9:13 am on Aug 1, 2012 (gmt 0)

10+ Year Member



also i've found this article from Aaron useful in the past [tools.seobook.com...]

tedster

12:39 pm on Aug 1, 2012 (gmt 0)

WebmasterWorld Senior Member 10+ Year Member



Welcome to the forums, SM_Commerce. We could probably have a lively debate on this topic. I do appreciate your point of view - it was mine until recent times!

There is an underlying assumption here, however - that PageRank distribution still works the way it did in the original academic paper. It seems clear to me that it no longer does. The new "reasonable surfer" model that Google uses alone has introduced a lot of complexity to the PageRank picture. In addition, PageRank is not nearly as big a part of the ranking picture as it used to be.

My point of view is based on experience with sites that stopped Google from crawling search results with robots.txt. Their search traffic increased - and that's the goal. Their regular pages were crawled more frequently, too. And after all, search traffic is the goal, not PageRank.

I also agree that it's easier to remove site search pages that already are indexed. I have used the noindex approach and only later introduced the robots.txt rule after the number of search pages dwindled - and that was successful. But if you do get a couple of site search results stuck in the SERPs, removal is still an option when the robots.txt rule is in place.

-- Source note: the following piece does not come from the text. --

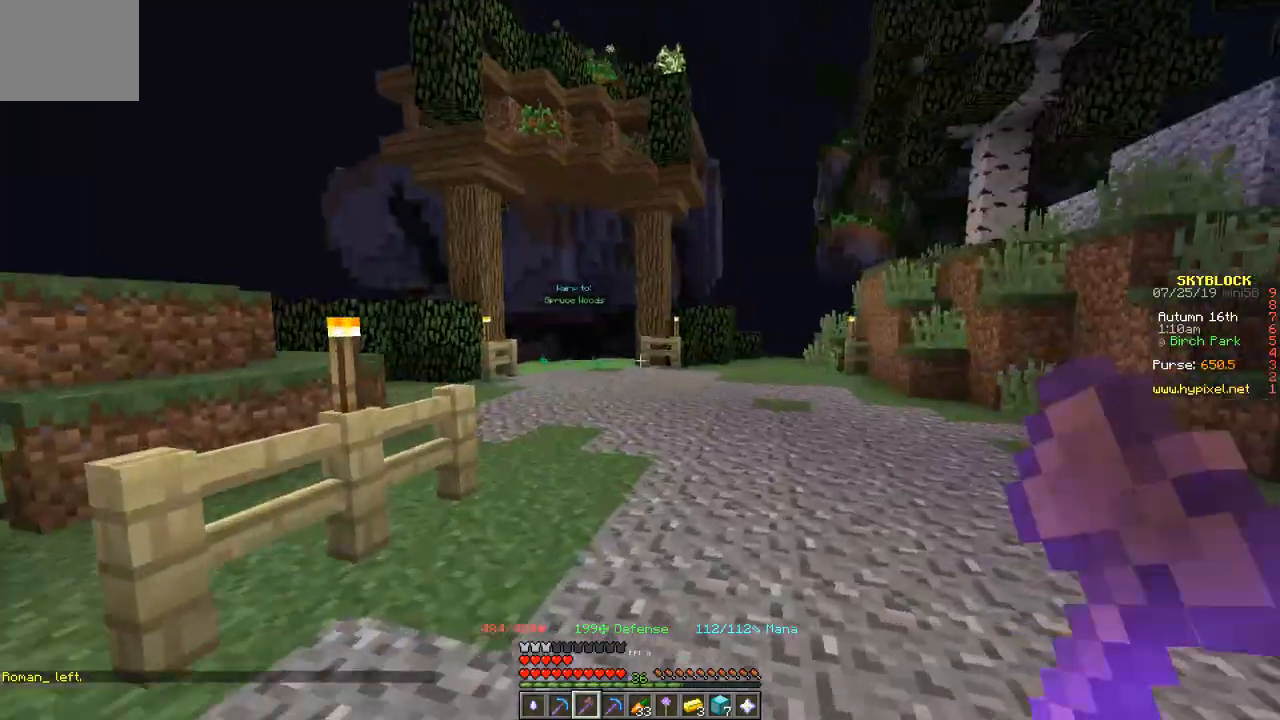
{"keys": ["w"], "events": []}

The bottom line for me - it depends on the individual site's situation. For most sites, I do think robots.txt is the right approach, especially if it's in place from launch. Other factors to consider: how much search traffic is already coming in, plus how rapidly are new content pages being crawled, indexed, and ranked.

SM_Commerce

1:26 pm on Aug 1, 2012 (gmt 0)

10+ Year Member



thanks for the response and feedback Tedster

As an avid reader of WebmasterWorld I felt it time to finally join in after soaking up lots of good advice!

Back to this topic I agree a good approach would be to NOINDEX followed by robots block - for our own case we don't have any backlinks into our SERP anyway so this would probably work fine for us.

In any case you can remove individual pages via GWT if a few do actually pop up but there is no big harm there

In sftriman's case though I think the NOINDEX is the best option and to monitor his traffic & any key movement on rank (as long as its trended not isolated due to the various factors affecting rank for individuals)

Then based on this and as you say to preserve crawl depth you can introduce the robots.txt solution and further measure traffic/rank over time - at least this way you can measure the impact of the robots.txt solution after some time AND ensure your priority of getting internal SERPs out of the external SERPs is completed

One other thing I'll throw out here - how will Google react to a large number of pages suddenly being de-indexed? Is this a negative signal? In their case, losing 7k pages is fairly significant especially in one single swipe - would you phase this or do you not think this matters? I've heard from SEO specialists siding on both sides of the fence. I've personally not seen evidence that this could be detrimental but something worth considering

netmeg

2:41 pm on Aug 1, 2012 (gmt 0)

WebmasterWorld Senior Member 10+ Year Member Top Contributors Of The Month



If I am working with a site that already has search results pages in the index, I noindex them.

If I am working with a new site (or migration to a new platform) I use robots.txt to try to keep them out going forward.